Dataset items
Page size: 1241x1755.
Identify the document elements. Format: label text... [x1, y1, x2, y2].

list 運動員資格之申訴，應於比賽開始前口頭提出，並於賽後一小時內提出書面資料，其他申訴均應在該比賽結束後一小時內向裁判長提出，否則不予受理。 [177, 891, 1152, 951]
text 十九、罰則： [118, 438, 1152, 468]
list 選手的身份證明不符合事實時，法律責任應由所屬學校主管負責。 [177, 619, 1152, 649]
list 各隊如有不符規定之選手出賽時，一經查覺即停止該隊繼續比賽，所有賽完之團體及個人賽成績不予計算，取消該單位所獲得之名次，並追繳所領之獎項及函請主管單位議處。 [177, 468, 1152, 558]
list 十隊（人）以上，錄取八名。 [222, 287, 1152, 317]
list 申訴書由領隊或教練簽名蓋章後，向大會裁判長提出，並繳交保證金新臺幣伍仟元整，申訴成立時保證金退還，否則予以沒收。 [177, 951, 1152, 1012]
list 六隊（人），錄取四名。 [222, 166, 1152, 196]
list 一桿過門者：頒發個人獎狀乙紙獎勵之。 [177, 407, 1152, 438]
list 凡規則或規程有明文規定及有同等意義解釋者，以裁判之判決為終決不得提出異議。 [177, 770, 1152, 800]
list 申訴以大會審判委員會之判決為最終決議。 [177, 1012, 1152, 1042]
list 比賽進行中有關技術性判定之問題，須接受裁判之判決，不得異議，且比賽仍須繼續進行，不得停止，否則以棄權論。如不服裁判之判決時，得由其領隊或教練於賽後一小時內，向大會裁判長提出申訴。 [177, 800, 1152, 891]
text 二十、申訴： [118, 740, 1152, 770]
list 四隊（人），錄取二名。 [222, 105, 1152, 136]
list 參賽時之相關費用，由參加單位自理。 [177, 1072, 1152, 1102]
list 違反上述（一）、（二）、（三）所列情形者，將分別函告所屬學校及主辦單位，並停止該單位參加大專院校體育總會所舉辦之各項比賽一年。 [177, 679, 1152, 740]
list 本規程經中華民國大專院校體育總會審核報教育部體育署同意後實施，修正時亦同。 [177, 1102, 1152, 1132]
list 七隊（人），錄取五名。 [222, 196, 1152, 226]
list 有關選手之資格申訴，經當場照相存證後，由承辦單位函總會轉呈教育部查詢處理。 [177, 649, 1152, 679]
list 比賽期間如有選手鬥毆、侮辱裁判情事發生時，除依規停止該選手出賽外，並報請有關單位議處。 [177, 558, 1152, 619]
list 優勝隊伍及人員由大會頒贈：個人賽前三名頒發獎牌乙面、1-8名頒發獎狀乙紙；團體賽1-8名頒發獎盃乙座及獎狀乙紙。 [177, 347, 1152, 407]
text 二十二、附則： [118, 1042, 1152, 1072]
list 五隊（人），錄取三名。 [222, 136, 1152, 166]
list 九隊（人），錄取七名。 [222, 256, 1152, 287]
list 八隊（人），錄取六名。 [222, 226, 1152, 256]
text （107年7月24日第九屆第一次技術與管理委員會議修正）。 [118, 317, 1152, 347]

Directions for this task: Render everything from the start of the items down to the line containing "Identify the document" as a numbered list, leaving out blank lines.

Exercise solution:
1. Page size: 1241x1755.
2. Identify the document elements. Format: label text... [x1, y1, x2, y2].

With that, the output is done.